According to the Recording Industry Association of America (RIAA) and the Motion Picture Association of America (MPAA), they are losing a million bajillion dollars every day from media piracy, and it is killing their industry. See, they have all these figures that prove a pirated DVD costs them a million dollars per disc, and that downloading a thousand songs means they lose half of the planet’s GDP.
OK, so researchers have come along and shown that almost nobody actually commits media piracy on any meaningful scale, but so what? WE’RE LOSING A MILLION BAJILLION DOLLARS! It has to be the fault of pirates!
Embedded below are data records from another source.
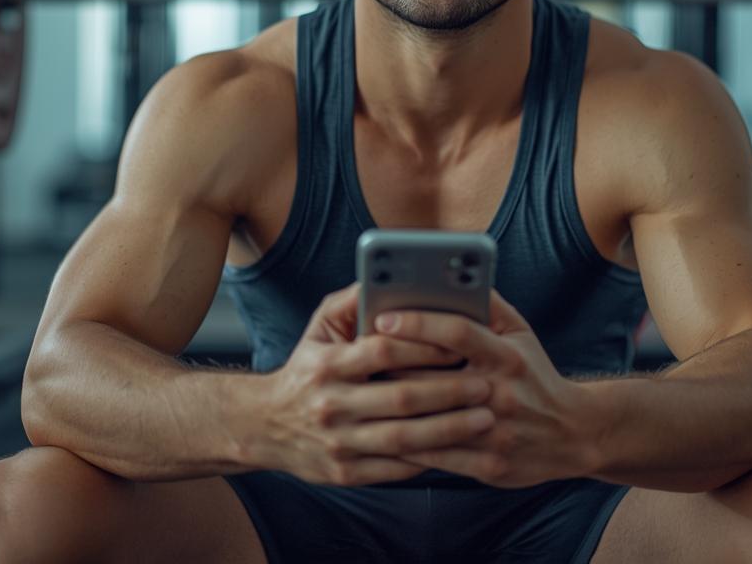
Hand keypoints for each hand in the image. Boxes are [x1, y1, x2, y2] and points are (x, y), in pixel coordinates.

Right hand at [249, 283, 495, 485]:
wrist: (265, 425)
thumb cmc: (307, 368)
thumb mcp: (320, 328)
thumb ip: (354, 300)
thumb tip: (388, 276)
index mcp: (327, 365)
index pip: (383, 351)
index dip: (425, 348)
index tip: (460, 346)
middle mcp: (331, 405)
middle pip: (401, 398)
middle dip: (449, 392)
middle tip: (486, 385)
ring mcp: (338, 443)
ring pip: (404, 440)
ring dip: (450, 430)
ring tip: (485, 419)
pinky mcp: (345, 474)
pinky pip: (396, 468)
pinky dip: (430, 458)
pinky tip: (460, 448)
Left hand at [378, 290, 599, 487]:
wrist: (572, 434)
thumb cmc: (534, 375)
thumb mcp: (521, 334)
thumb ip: (487, 305)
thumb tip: (452, 276)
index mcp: (507, 356)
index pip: (457, 333)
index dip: (417, 323)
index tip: (382, 317)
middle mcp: (501, 393)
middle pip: (432, 379)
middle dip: (391, 367)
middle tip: (357, 357)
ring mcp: (494, 432)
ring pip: (428, 420)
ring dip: (391, 407)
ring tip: (362, 392)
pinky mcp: (488, 464)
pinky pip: (435, 456)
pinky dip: (405, 442)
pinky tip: (382, 429)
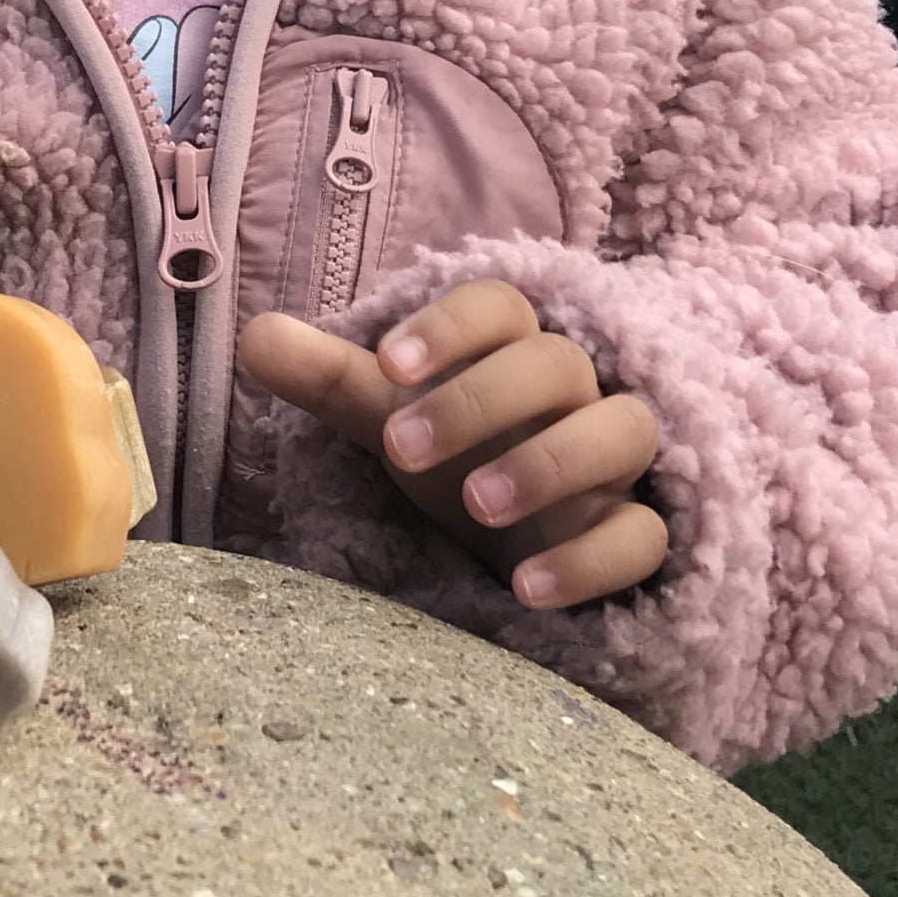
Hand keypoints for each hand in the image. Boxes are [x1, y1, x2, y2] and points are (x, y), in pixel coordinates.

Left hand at [238, 279, 665, 606]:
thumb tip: (254, 335)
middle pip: (556, 364)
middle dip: (479, 400)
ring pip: (622, 432)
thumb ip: (328, 377)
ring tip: (475, 507)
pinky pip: (643, 537)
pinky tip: (527, 591)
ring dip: (550, 464)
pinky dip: (591, 560)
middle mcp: (576, 392)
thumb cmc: (456, 452)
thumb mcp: (390, 414)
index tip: (388, 363)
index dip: (448, 327)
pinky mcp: (640, 531)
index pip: (498, 306)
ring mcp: (616, 463)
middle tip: (401, 450)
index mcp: (510, 346)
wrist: (527, 533)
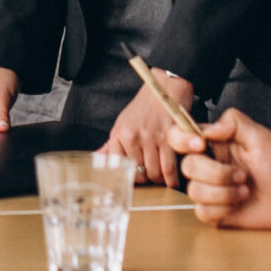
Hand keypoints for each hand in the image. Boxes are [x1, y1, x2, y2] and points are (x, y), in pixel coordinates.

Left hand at [101, 72, 198, 186]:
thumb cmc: (144, 107)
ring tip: (164, 177)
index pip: (120, 167)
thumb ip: (112, 144)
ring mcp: (150, 138)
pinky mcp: (169, 139)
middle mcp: (132, 137)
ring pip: (155, 174)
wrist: (165, 88)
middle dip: (148, 179)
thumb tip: (97, 158)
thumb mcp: (123, 123)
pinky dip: (172, 179)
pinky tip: (173, 181)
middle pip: (140, 173)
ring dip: (161, 179)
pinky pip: (169, 169)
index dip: (131, 176)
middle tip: (154, 176)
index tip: (139, 176)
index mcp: (119, 134)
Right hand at [178, 108, 270, 229]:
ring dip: (225, 193)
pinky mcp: (212, 211)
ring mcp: (208, 189)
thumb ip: (234, 123)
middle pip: (187, 166)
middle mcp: (207, 165)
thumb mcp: (261, 137)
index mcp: (214, 144)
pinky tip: (238, 205)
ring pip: (194, 191)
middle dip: (217, 174)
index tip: (201, 145)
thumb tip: (208, 129)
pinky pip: (202, 211)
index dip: (183, 140)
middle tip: (242, 175)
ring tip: (245, 191)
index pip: (180, 136)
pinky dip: (223, 209)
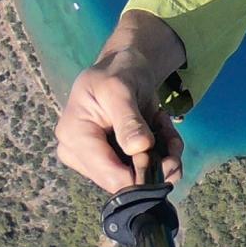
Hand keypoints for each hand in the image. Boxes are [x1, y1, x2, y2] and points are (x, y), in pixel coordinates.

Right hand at [56, 13, 185, 193]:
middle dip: (155, 164)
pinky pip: (143, 169)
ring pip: (137, 178)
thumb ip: (128, 120)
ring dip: (163, 157)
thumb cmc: (117, 72)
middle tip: (171, 137)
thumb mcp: (120, 89)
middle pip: (123, 180)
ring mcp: (97, 159)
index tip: (166, 157)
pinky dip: (162, 154)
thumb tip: (139, 148)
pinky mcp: (114, 159)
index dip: (139, 173)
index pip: (105, 172)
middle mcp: (80, 154)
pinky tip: (165, 132)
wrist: (124, 66)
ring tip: (167, 128)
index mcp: (74, 136)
It can’t be the free market!
According to a new report called “Copy Culture in the US and Germany,” run by actual objective professionals and not shills, though, the statistics are, well, this:
- 46 percent of all Americans have downloaded something illegally from the Internet, but most of those don’t do it to any significant degree.
- 2 percent of Americans have downloaded 1000 tracks or more illegally; only 1% have downloaded more than 100 TV shows or movies illegally.
- 46% in the survey said they illegally downloaded less often thanks to legal methods of listening to music, like legitimate downloads and streaming services.
- 40% of video pirates stopped completely thanks to Netflix.
- Only 16% of Americans think it’s OK to upload to file-sharing networks, 8% think posting pirated content to Facebook is acceptable, and only 6% think selling pirated media is acceptable.
We’d like to add a statistic of our own: 100% of MPAA and RIAA complaints about the Internet consist entirely of equine feces. Not that this study will stop them from demanding complete control of the Internet, but hopefully it’ll make Congress think twice.